Durante a pesquisa, foram analisados o plasma sanguíneo de 110 pacientes com sintomas gripais que deram entrada no Hospital da Unifesp (Universidade Federal de São Paulo), em 2020. Dentre eles, 57 não estavam infectados e 53 testaram positivo para a covid.

Entre os doentes, 10 tiveram complicações de saúde e foram internados na UTI, enquanto 2 morreram. “O que vimos em pacientes que evoluíram para casos graves é que havia uma alteração mais acentuada na concentração desses compostos quando eles procuraram atendimento médico”, conta Banny Correia, pós-doutoranda do IQSC-USP e uma das autoras do artigo.

Covid longa

Os sintomas após contrair a covid podem persistir, o que está sendo chamado pelos especialistas de “covid longa”. Segundo a médica infectologista Márcia Hueb, esses sintomas devem ser monitorados caso o paciente já tenha se curado e continua com as sequelas por mais de dois ou três meses.

A “covid longa” é quando há a persistência de alguns sintomas da doença após ter o vírus ativo. Os sintomas mais recorrentes são:

— Fraqueza
— Fadiga
— Dificuldade para respirar
— Alterações no sono
— Alteração na memória
— Perda de paladar persistente

A infectologista explicou que fraqueza e dificuldade para exercitar as tarefas diárias já pode caracterizar um quadro de “covid longa” e que a melhor opção é investigar o problema.

“O checkup, fazer uma investigação ampla, se aplica em algumas situações, mas é melhor dirigir para o que está acontecendo. Então se tive covid e não fiquei com sintomas, posso viver a minha vida normalmente. Agora, se já passou dois, três meses e acho que não estou na normalidade, é melhor passar por uma avaliação médica.
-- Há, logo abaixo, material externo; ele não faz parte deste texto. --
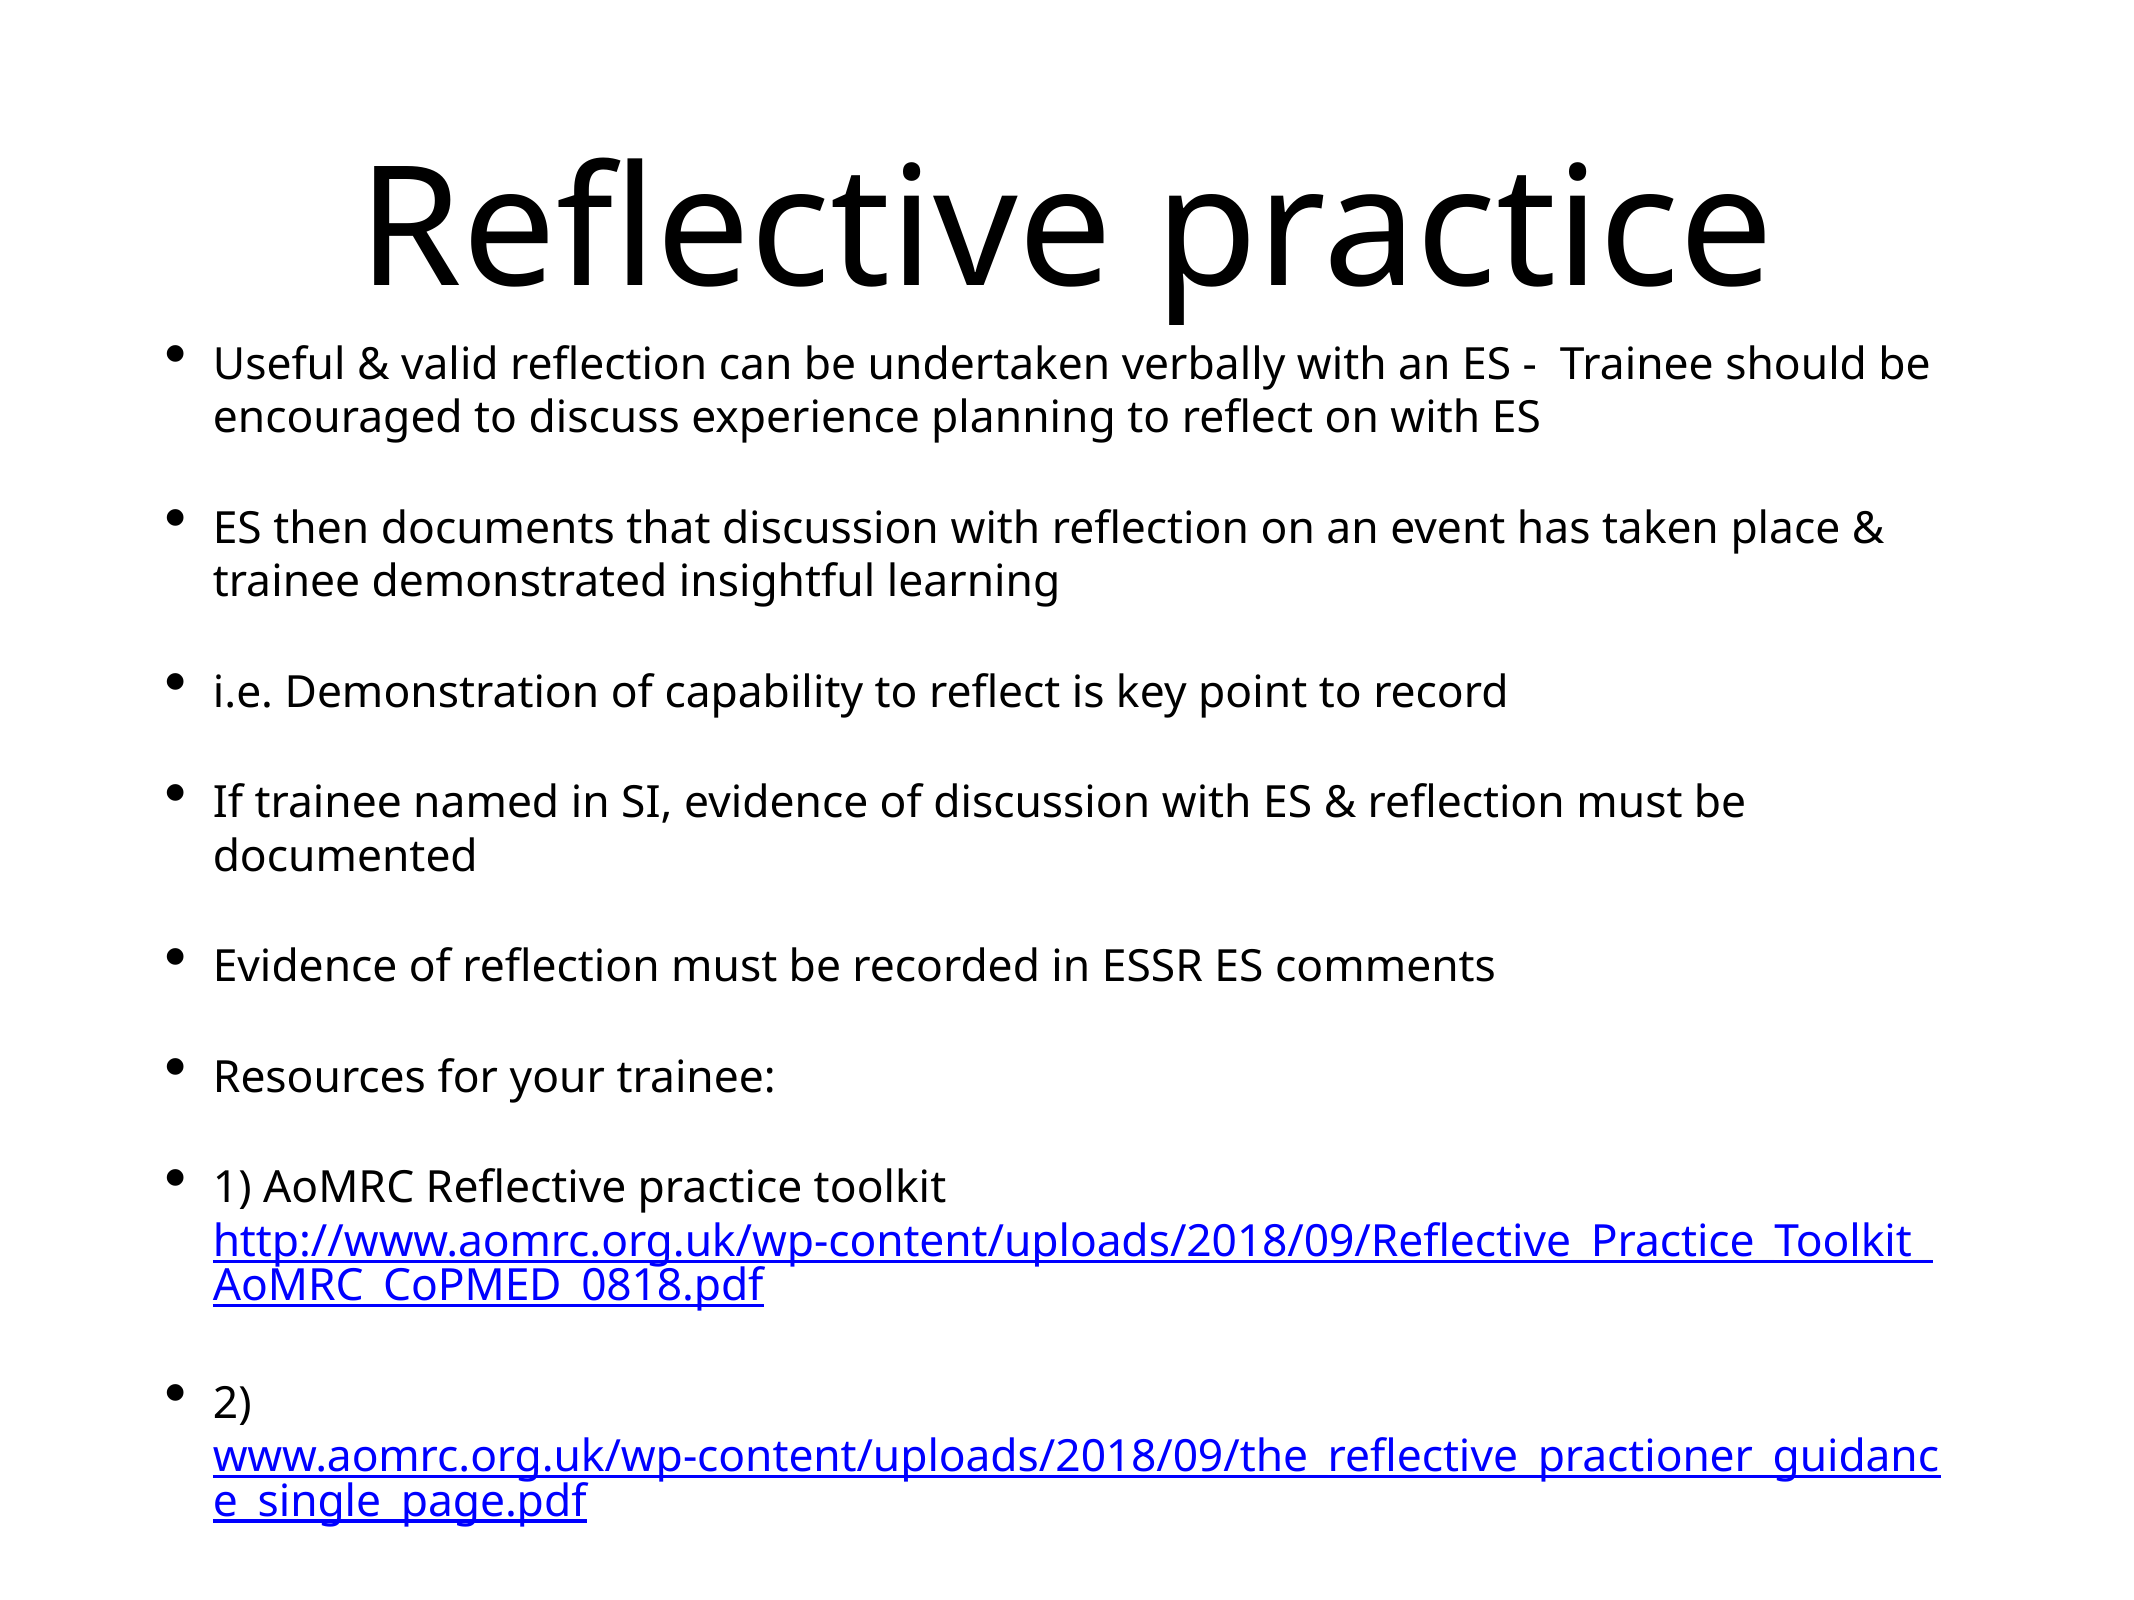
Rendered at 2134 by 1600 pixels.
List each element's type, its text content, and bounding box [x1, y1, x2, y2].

title Reflective practice [155, 41, 1978, 321]
list Useful & valid reflection can be undertaken verbally with an ES - Trainee should be encouraged to discuss experience planning to reflect on with ES ES then documents that discussion with reflection on an event has taken place & trainee demonstrated insightful learning i.e. Demonstration of capability to reflect is key point to record If trainee named in SI, evidence of discussion with ES & reflection must be documented Evidence of reflection must be recorded in ESSR ES comments Resources for your trainee: 1) AoMRC Reflective practice toolkit http://www.aomrc.org.uk/wp-content/uploads/2018/09/Reflective_Practice_Toolkit_AoMRC_CoPMED_0818.pdf 2) www.aomrc.org.uk/wp-content/uploads/2018/09/the_reflective_practioner_guidance_single_page.pdf [155, 321, 1978, 1457]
O profissional que vai determinar quais os exames necessários”, disse.

Márcia Hueb disse ainda que estudos realizados por pesquisadores da University College London, da Inglaterra acompanham pacientes que contraíram a doença e estão com a “covid longa”. A médica contou que a condição não depende do grau de covid que o paciente teve.

“Não importa como você teve covid, se foi leve, moderada ou grave, você pode ter ‘covid longa’. Também não importa a idade. Em jovens é menos comuns, mas os adultos mais jovens ou mais velhos podem ter a ‘covid longa’”, disse.

Ainda não existe um teste específico para detectar. O que os médicos da Inglaterra estão fazendo é recomendar exames para verificar a existência de outras doenças como, por exemplo, a diabetes e a disfunção da glândula tireoide.

Quando esses exames dão negativo, o paciente que já teve o coronavírus há mais de três meses, é um provável caso de covid longa.